##### RECORDS SHOWN #####

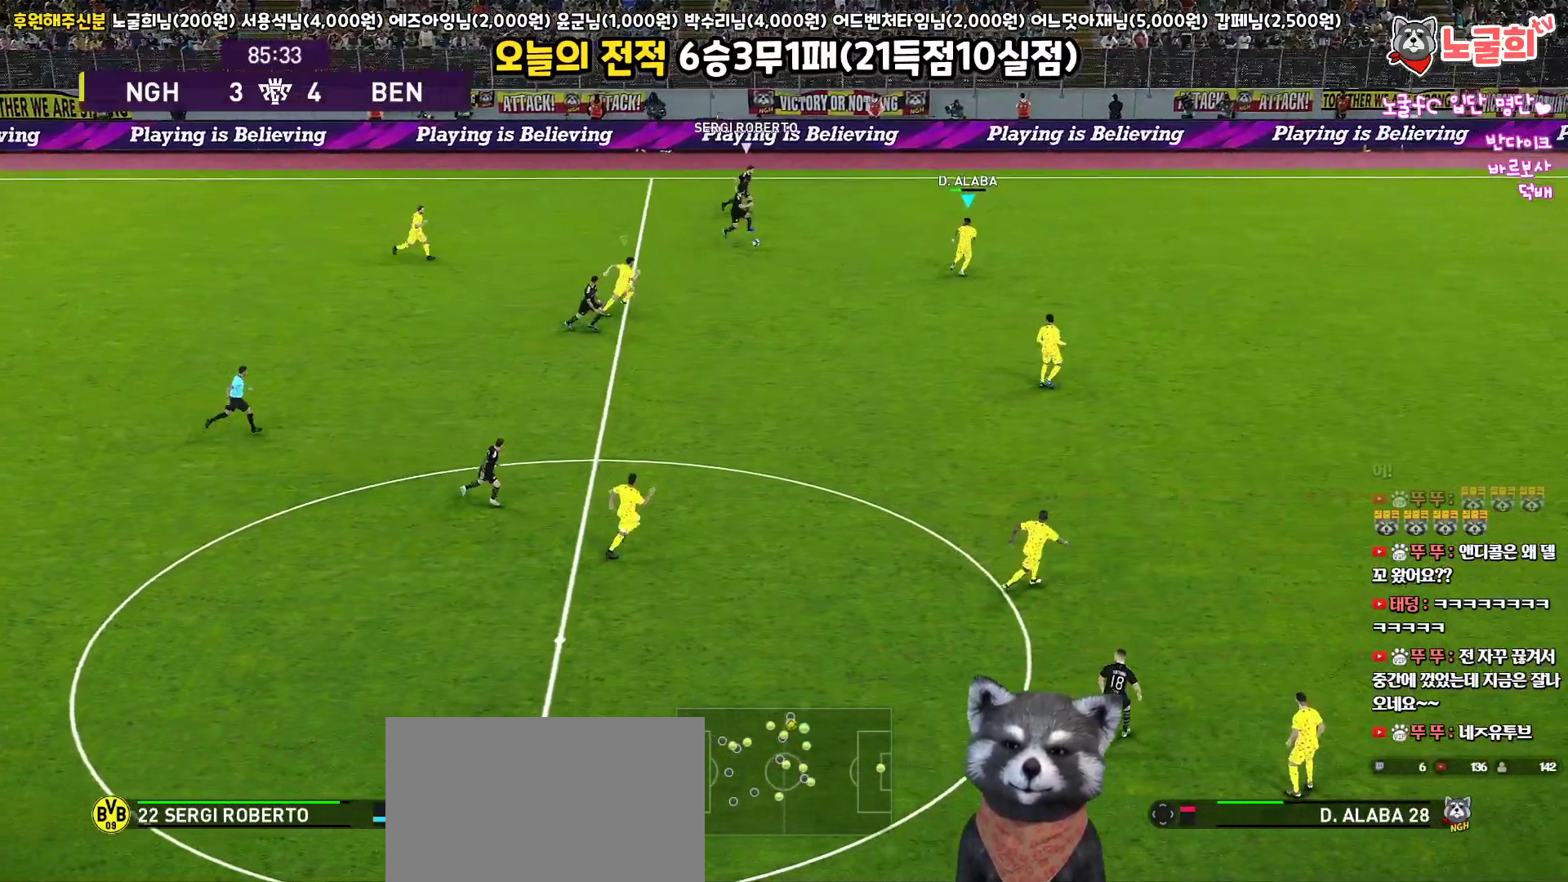
{"buttons": ["CROSS", "R1", "L3"], "left_stick": "up-left", "right_stick": "center", "events": [[33, "L3", "down"], [317, "CROSS", "up"], [367, "CROSS", "down"]]}
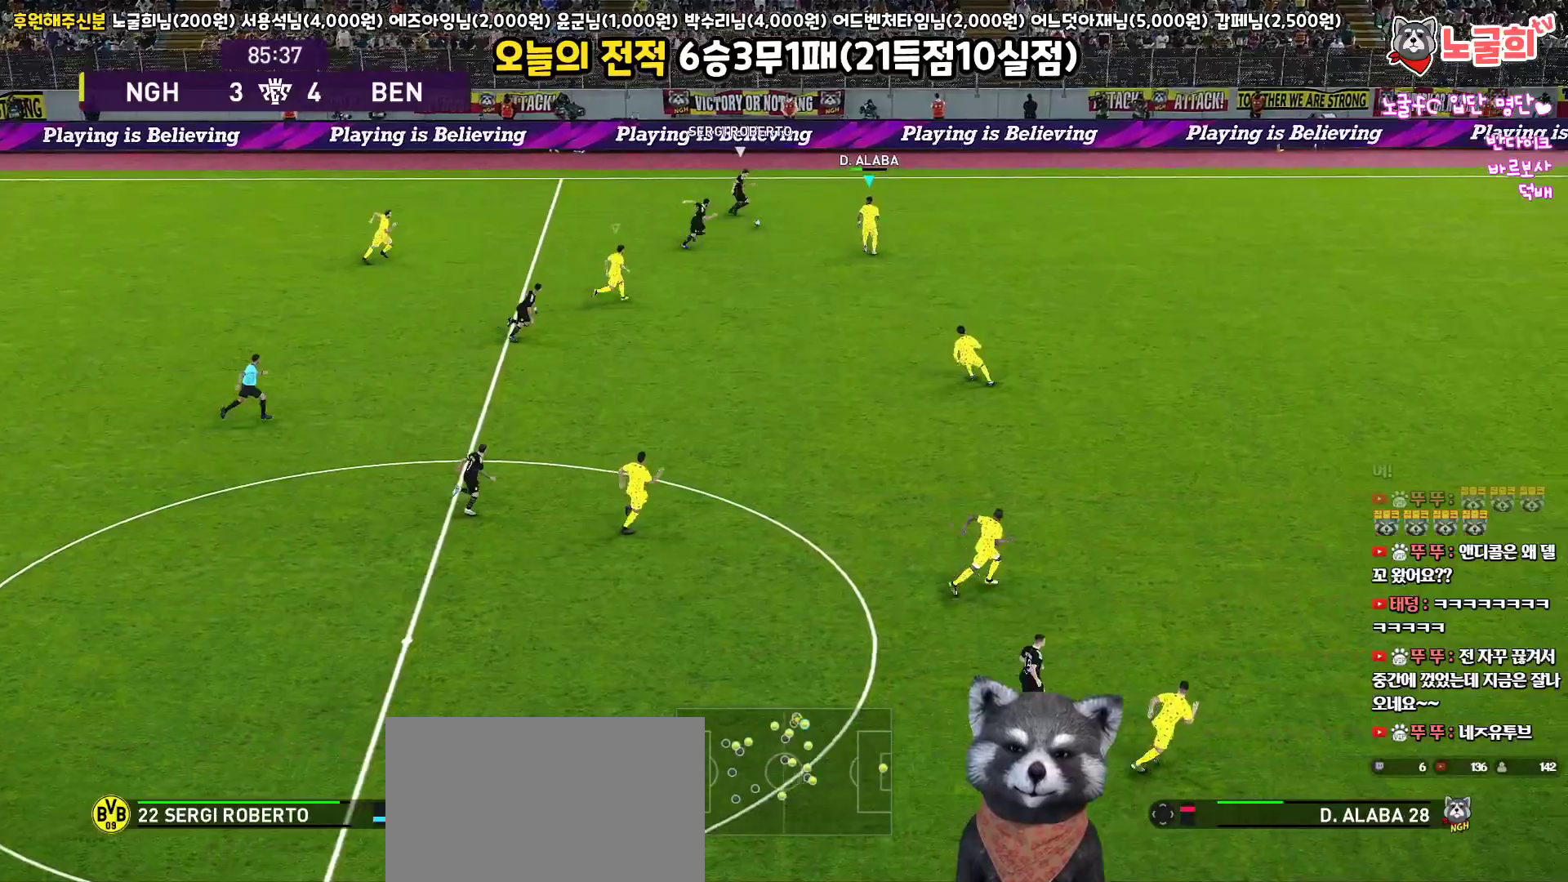
{"buttons": ["CROSS", "R1"], "left_stick": "left", "right_stick": "center", "events": [[400, "L3", "up"], [400, "left_stick", "left"]]}
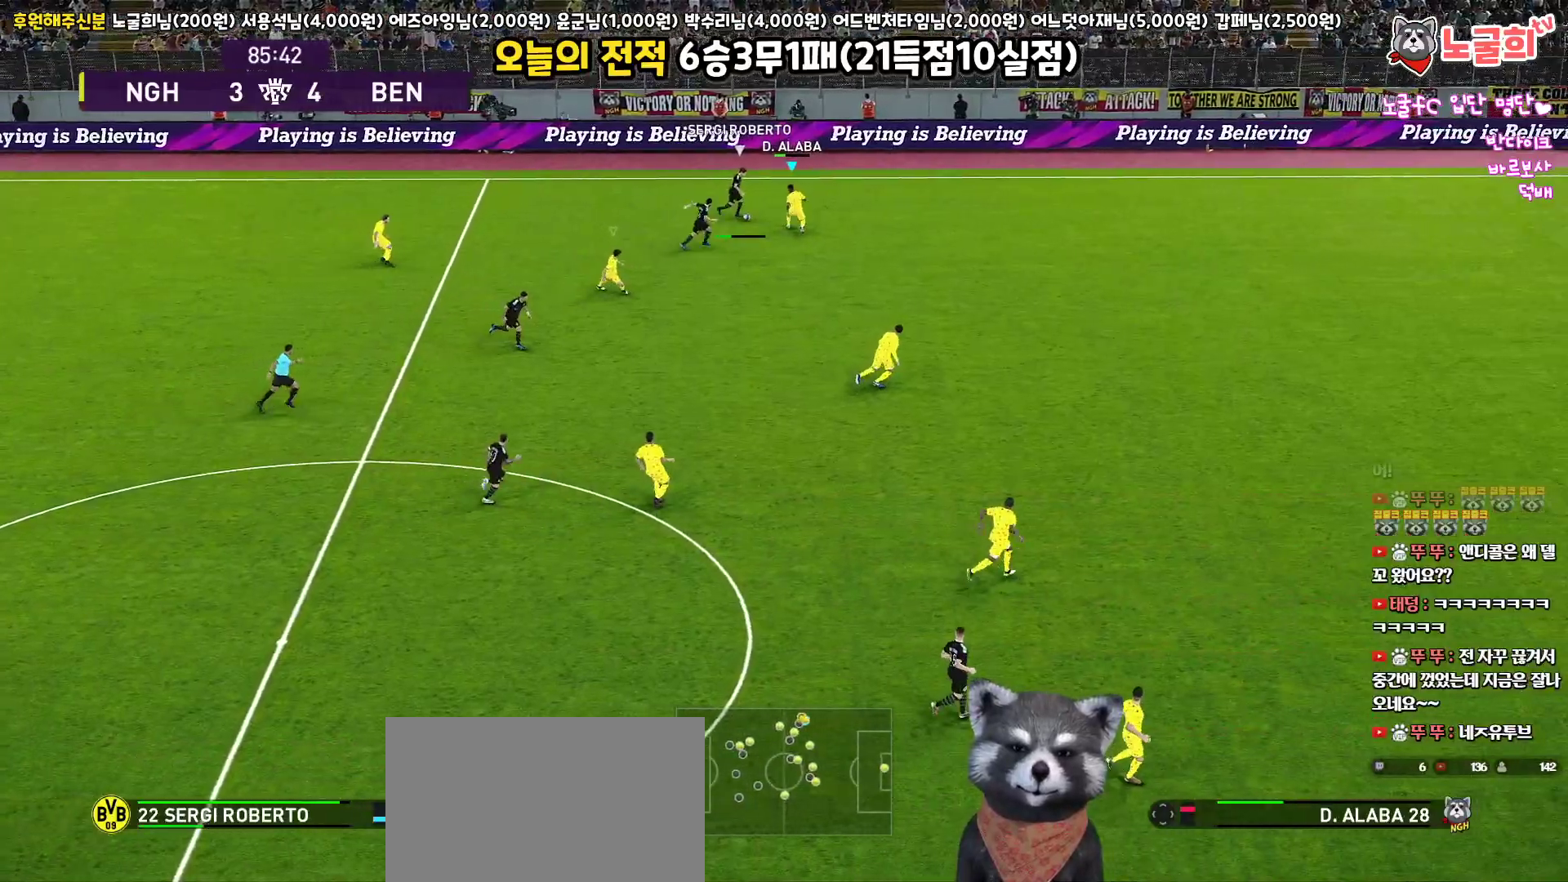
{"buttons": ["CROSS", "L1", "R1"], "left_stick": "up", "right_stick": "center", "events": [[500, "L1", "down"], [500, "left_stick", "up"]]}
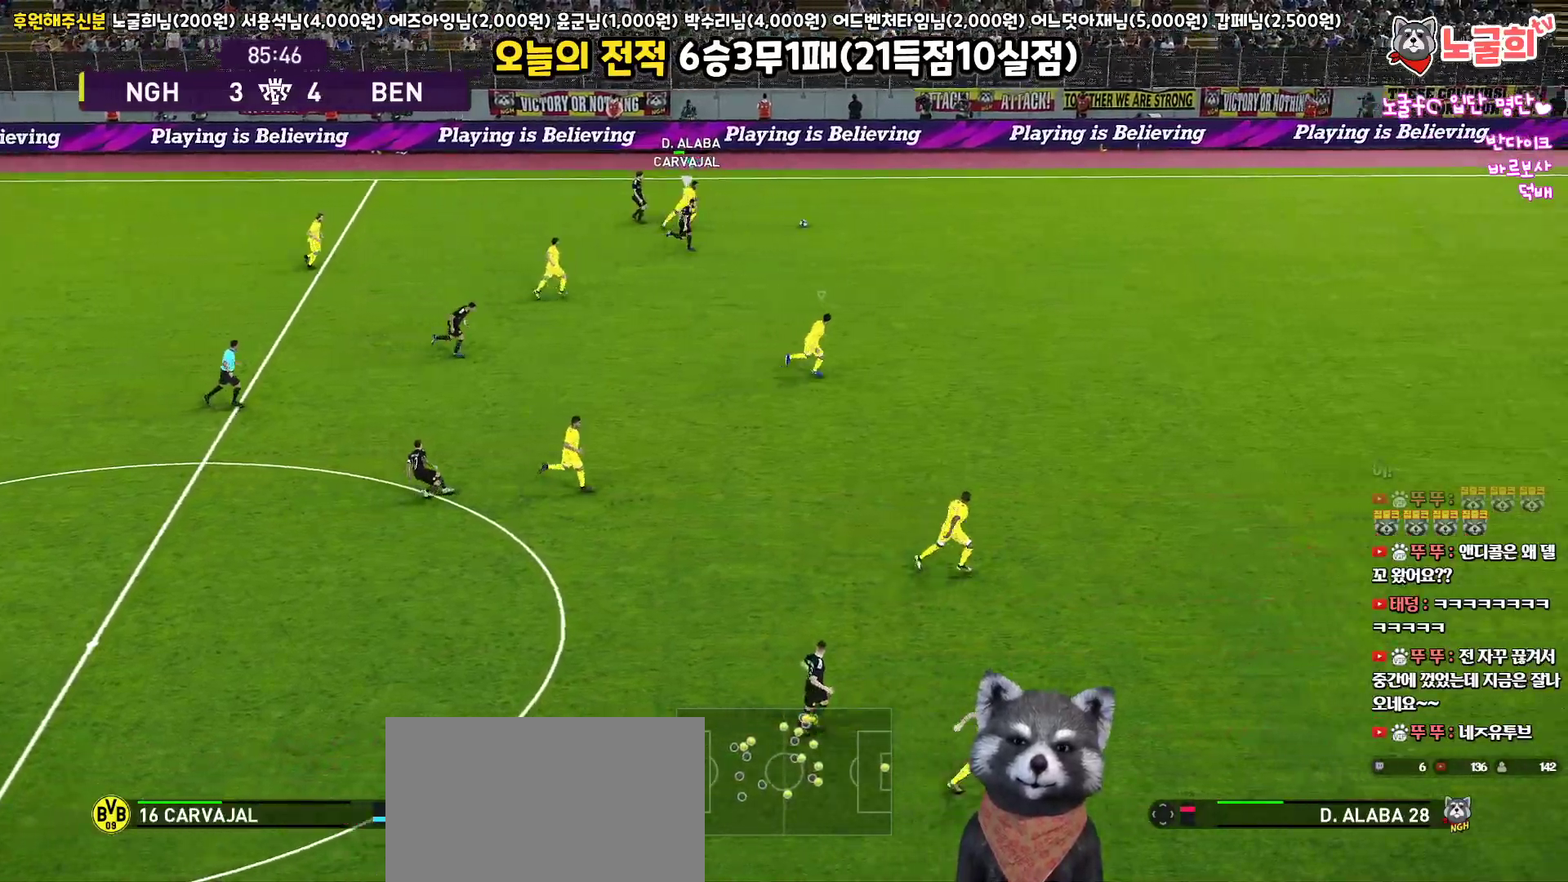
{"buttons": ["CROSS", "R1", "L3"], "left_stick": "up-right", "right_stick": "center", "events": [[33, "left_stick", "up-right"], [50, "L3", "down"], [183, "L1", "up"]]}
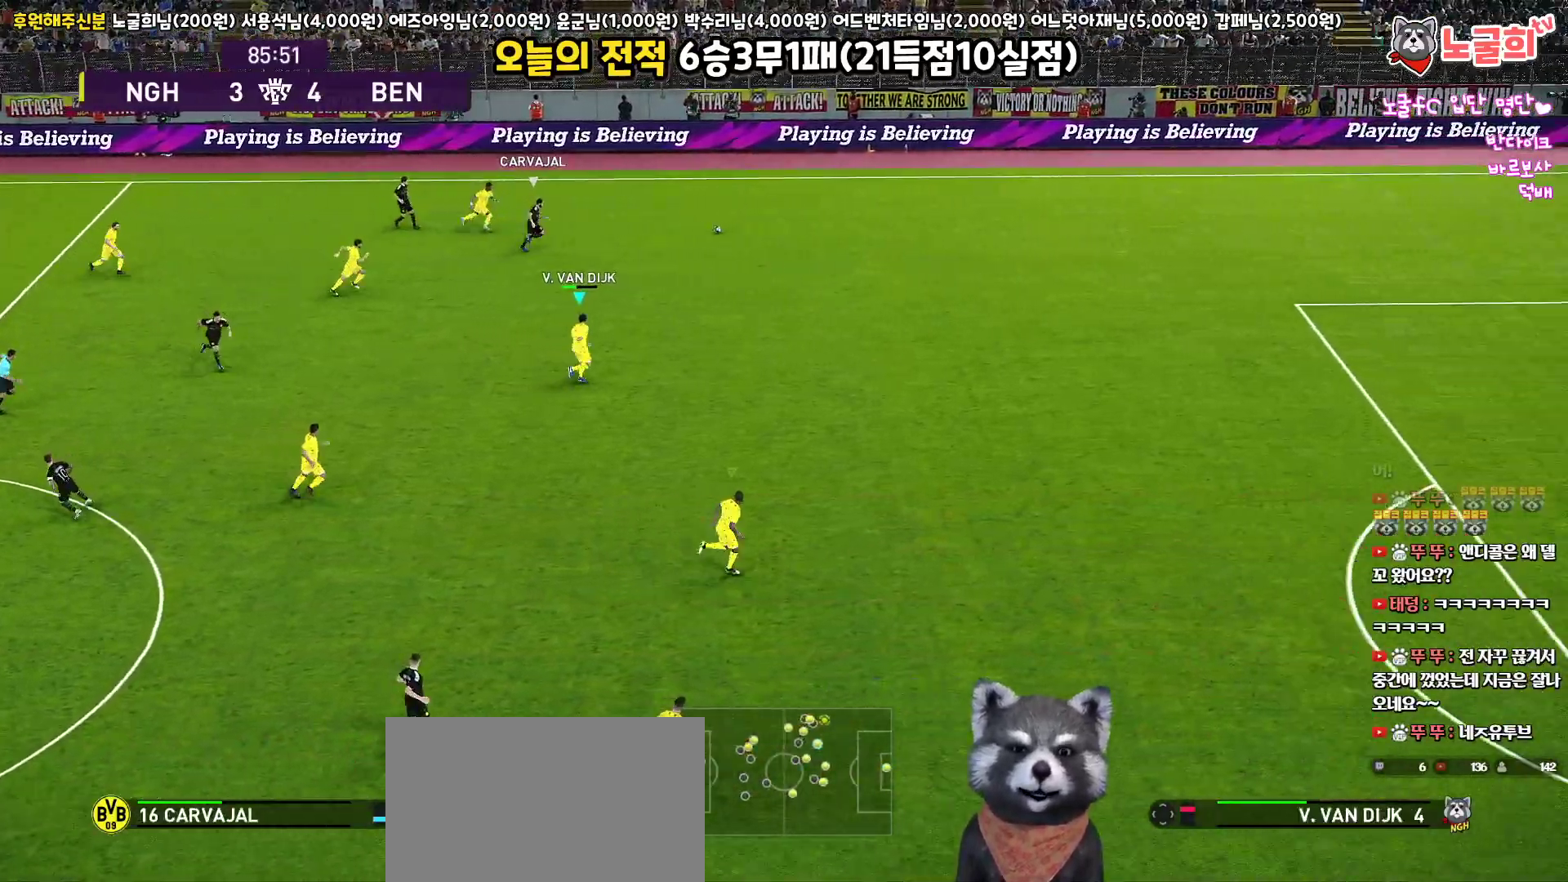
{"buttons": ["R1", "R2", "L3"], "left_stick": "up-right", "right_stick": "center", "events": [[233, "CROSS", "up"], [317, "R2", "down"]]}
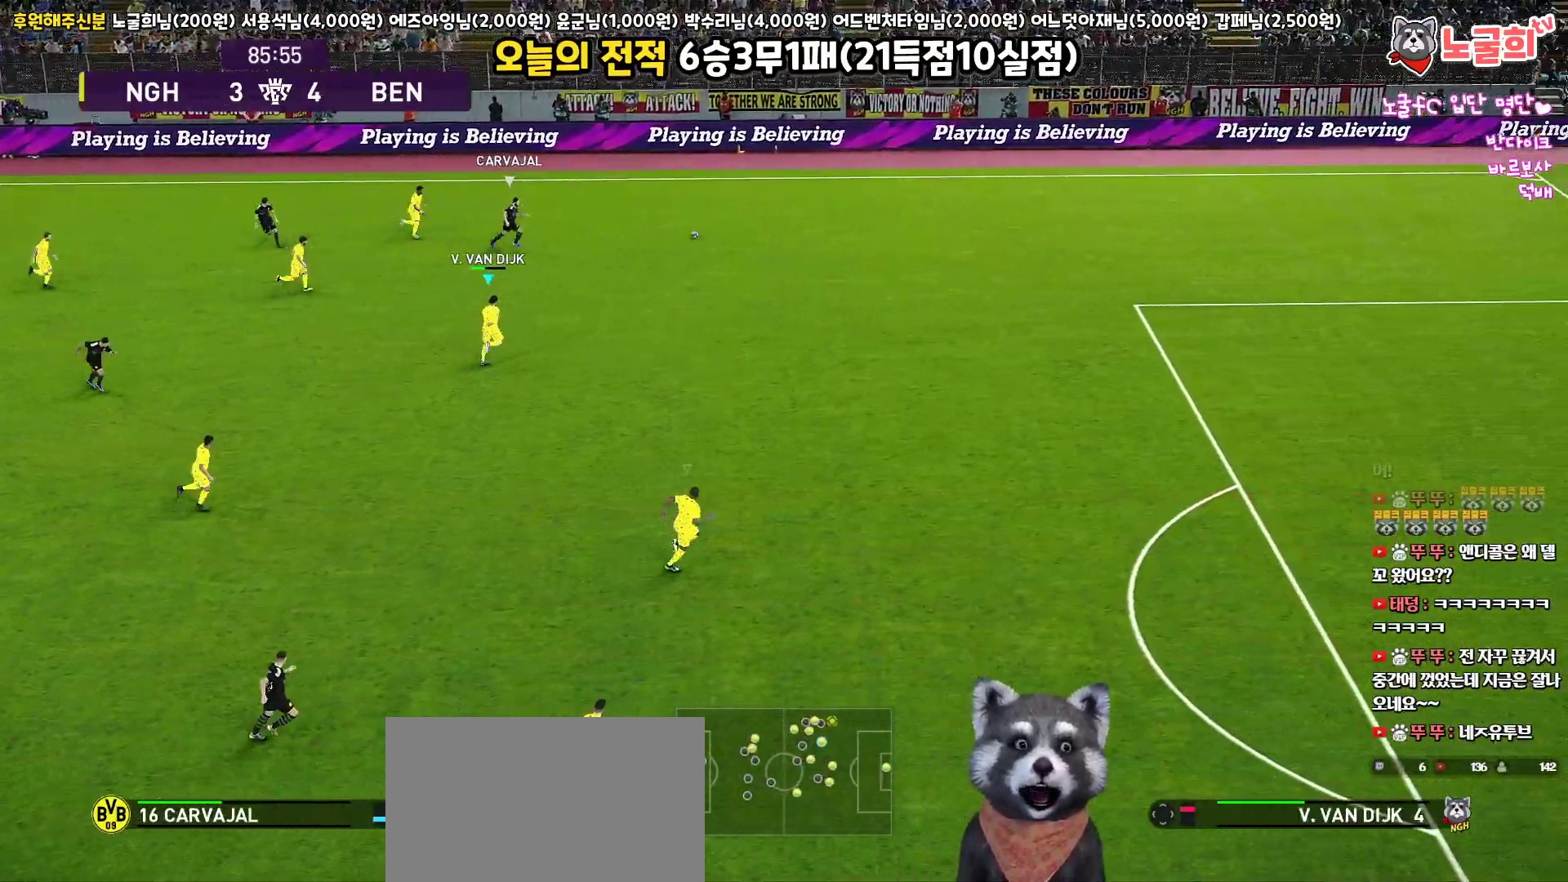
{"buttons": ["R1", "R2", "L3"], "left_stick": "up-right", "right_stick": "center", "events": []}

#####

TASK REQUIREMENTS>
Retype every record above exactly as written, but leave out the pictures.

WRITTEN SOLUTION>
{"buttons": ["CROSS", "R1", "L3"], "left_stick": "up-left", "right_stick": "center", "events": [[33, "L3", "down"], [317, "CROSS", "up"], [367, "CROSS", "down"]]}
{"buttons": ["CROSS", "R1"], "left_stick": "left", "right_stick": "center", "events": [[400, "L3", "up"], [400, "left_stick", "left"]]}
{"buttons": ["CROSS", "L1", "R1"], "left_stick": "up", "right_stick": "center", "events": [[500, "L1", "down"], [500, "left_stick", "up"]]}
{"buttons": ["CROSS", "R1", "L3"], "left_stick": "up-right", "right_stick": "center", "events": [[33, "left_stick", "up-right"], [50, "L3", "down"], [183, "L1", "up"]]}
{"buttons": ["R1", "R2", "L3"], "left_stick": "up-right", "right_stick": "center", "events": [[233, "CROSS", "up"], [317, "R2", "down"]]}
{"buttons": ["R1", "R2", "L3"], "left_stick": "up-right", "right_stick": "center", "events": []}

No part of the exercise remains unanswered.